Good fishing for pollock and cod can also be found throughout Kachemak Bay. Other species that may be caught include Dolly Varden, greenlings, Irish lord, flounder, sole, and skate. TIP: Fishing during slack tide or relatively small tidal exchanges requires less lead (sinkers) to get to the bottom and will allow greater time anchored, all of which spells "easier fishing."

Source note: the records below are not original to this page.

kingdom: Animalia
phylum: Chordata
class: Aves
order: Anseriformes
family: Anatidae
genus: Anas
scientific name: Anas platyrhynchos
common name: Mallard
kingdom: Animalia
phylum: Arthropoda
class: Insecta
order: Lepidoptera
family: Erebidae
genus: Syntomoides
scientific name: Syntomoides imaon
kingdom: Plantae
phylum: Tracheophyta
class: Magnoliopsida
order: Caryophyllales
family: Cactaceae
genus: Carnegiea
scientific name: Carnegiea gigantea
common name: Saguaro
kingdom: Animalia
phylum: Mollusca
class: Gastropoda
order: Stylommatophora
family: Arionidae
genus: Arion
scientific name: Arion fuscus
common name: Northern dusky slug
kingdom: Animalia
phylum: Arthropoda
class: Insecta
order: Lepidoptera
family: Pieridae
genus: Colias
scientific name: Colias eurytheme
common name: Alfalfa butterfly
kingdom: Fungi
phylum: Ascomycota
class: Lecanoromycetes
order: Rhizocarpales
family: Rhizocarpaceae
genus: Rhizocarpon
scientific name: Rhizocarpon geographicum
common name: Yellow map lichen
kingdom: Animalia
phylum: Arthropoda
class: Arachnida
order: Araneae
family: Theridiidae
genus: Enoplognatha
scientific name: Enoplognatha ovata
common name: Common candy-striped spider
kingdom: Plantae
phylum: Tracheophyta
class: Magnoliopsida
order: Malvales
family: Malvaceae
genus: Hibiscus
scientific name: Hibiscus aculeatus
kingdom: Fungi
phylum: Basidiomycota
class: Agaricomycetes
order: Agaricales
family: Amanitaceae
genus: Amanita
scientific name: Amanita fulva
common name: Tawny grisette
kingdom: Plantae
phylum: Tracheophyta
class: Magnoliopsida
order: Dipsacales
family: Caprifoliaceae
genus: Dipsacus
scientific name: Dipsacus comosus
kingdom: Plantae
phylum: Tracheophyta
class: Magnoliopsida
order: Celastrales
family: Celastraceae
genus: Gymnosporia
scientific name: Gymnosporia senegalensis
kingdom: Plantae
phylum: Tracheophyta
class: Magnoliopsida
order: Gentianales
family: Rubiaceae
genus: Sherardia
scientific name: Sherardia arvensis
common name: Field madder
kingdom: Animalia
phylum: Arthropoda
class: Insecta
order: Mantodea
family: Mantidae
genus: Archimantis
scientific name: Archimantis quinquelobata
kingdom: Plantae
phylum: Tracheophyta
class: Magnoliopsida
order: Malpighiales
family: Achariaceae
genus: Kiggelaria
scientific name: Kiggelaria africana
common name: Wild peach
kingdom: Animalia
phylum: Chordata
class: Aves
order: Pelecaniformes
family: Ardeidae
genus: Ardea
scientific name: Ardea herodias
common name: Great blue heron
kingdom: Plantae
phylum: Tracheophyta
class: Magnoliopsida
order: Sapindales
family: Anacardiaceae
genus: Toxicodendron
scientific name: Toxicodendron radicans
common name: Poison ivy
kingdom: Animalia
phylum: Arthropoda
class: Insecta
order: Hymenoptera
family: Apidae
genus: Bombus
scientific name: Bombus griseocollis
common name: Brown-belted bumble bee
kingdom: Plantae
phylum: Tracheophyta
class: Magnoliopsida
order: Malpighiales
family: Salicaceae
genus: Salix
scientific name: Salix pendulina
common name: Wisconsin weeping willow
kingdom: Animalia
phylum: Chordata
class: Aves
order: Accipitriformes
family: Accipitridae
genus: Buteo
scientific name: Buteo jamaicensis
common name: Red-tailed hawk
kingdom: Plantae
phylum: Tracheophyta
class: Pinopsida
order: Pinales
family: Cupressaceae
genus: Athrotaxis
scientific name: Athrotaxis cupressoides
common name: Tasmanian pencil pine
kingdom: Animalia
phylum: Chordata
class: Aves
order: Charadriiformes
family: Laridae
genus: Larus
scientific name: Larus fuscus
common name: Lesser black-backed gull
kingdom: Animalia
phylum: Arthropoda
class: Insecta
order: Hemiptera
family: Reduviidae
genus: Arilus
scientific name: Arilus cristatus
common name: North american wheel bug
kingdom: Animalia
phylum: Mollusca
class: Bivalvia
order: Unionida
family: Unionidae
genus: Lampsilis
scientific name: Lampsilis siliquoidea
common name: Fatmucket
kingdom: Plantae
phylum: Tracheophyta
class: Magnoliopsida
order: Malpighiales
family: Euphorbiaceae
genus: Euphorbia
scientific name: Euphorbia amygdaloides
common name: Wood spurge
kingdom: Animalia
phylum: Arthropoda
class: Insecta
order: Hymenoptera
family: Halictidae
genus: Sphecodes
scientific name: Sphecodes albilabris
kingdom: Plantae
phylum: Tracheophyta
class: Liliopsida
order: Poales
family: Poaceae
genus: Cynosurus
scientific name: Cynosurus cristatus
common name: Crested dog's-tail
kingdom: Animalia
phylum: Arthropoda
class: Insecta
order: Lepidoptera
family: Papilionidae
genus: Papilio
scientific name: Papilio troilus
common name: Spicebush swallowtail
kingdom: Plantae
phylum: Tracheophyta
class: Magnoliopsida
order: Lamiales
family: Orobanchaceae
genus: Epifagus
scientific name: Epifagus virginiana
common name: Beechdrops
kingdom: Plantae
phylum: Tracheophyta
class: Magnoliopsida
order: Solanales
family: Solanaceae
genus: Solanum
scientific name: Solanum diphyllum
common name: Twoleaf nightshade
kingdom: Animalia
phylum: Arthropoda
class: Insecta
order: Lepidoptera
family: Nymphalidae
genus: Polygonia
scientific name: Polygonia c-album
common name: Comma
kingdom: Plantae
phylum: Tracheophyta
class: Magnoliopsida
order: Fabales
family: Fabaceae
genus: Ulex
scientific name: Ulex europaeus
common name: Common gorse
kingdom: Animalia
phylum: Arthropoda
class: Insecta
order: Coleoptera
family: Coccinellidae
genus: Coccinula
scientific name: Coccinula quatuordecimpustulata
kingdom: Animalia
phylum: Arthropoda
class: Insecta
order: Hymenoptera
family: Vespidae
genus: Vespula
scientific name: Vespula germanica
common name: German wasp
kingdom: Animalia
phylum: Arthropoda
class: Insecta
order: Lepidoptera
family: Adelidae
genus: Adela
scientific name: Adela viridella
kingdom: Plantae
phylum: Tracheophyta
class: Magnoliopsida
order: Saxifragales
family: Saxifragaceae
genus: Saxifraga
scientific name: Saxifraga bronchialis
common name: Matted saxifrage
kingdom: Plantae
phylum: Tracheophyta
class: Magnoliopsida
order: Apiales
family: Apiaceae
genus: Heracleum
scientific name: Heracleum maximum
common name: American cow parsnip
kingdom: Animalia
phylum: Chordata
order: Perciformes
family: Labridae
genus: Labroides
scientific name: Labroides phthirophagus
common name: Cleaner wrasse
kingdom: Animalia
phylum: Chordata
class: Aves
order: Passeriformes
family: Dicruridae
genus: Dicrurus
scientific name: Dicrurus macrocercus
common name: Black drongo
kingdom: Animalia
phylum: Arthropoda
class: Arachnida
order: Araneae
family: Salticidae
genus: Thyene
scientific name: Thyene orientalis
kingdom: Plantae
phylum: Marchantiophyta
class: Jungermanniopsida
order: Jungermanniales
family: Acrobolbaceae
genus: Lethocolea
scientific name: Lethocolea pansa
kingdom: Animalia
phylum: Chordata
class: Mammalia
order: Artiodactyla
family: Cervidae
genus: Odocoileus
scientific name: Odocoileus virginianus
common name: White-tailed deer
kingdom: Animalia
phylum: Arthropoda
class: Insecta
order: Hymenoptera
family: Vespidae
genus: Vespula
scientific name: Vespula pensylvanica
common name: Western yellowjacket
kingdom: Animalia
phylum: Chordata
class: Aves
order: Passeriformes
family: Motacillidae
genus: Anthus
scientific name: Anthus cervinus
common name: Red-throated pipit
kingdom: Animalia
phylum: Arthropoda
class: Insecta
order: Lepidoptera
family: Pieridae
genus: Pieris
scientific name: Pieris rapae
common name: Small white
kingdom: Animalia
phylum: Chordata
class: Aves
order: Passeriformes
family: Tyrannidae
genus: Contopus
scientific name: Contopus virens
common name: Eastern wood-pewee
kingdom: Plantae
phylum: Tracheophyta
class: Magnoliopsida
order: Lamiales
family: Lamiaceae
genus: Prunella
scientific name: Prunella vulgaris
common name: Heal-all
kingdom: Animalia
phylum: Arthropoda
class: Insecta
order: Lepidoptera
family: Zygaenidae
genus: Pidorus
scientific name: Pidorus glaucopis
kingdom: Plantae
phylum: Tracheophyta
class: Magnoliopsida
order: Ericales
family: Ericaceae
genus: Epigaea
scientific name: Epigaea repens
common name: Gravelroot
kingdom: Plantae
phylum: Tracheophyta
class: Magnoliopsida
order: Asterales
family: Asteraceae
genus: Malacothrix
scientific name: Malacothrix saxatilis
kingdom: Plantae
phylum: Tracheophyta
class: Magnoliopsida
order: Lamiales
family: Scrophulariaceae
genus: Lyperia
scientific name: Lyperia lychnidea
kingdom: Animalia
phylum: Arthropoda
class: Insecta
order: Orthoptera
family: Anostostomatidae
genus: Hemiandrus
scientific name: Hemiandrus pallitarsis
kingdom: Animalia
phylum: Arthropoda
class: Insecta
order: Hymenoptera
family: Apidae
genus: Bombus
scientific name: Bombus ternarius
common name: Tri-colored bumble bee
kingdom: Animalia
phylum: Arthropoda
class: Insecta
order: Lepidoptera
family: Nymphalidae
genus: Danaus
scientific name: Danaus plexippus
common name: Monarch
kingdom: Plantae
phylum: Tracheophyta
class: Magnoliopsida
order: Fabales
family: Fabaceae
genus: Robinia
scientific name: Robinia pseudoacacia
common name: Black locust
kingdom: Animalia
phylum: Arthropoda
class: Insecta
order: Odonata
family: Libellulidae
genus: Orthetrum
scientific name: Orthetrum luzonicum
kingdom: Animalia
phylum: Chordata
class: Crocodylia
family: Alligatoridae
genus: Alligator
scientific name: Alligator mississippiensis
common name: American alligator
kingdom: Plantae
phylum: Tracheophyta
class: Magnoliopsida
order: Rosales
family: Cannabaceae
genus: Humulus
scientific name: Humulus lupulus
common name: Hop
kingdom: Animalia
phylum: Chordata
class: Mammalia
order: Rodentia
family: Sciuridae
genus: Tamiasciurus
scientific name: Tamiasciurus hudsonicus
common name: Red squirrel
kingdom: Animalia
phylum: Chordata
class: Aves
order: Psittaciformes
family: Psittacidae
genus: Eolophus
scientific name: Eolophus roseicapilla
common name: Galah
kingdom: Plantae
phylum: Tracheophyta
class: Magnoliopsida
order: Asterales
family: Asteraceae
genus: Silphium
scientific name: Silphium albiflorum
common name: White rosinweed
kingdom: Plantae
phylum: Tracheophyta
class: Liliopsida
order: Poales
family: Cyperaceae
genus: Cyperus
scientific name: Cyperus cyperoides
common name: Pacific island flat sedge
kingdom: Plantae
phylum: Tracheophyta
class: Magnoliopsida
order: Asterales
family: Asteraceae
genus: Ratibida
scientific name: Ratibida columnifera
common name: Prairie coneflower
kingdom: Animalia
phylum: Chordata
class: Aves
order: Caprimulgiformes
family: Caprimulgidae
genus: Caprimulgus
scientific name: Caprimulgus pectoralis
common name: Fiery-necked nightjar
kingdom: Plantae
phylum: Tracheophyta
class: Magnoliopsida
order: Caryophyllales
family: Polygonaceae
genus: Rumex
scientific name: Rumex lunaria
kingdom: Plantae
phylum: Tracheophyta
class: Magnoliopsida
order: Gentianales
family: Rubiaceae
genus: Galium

The Division of Sport Fish collects data on the recreational bottomfish harvest landed in Homer and on the beaches at Anchor Point and Deep Creek. Fishery technicians interview returning anglers and sample halibut, rockfish, and sharks for length, weight, sex, and age. You can help by providing information when interviewed and by allowing technicians to sample your catch. Information collected by this project is used to monitor the health of the fishery, advise halibut management agencies, and help the Alaska Board of Fisheries formulate regulations that protect fish stocks and provide maximum fishing opportunity. Contact Barbi Failor in Homer at (907) 235-1730 for additional information.

Shellfish

Shrimp, crab - The shrimp and crab fisheries are closed year-round due to low population levels.

Clams - Lower Cook Inlet has low minus tides in August, but the minus tides usually arrive later in the day. By mid- to late August, you might need a lantern or strong flashlight. Minus tides are the best ones to dig for clams because more beach area is exposed.

You will also need a sport fishing license to dig clams. Butter and littleneck clams have different size and limit restrictions. Pictures in the sport fishing regulation book can help you learn to recognize the differences to avoid taking undersized butters. Bury your discarded clams neck up - they can't do it themselves and will die. Additionally, fill in any holes dug in search of clams for the protection of the other beach creatures in the hole and to prevent smothering animals under the pile you’ve dug out of the hole.

There are literally miles of good razor clam beaches available from north of the Anchor River to Cape Kasilof. The limit is the first 60 razor clams dug. All razor clams dug must be kept.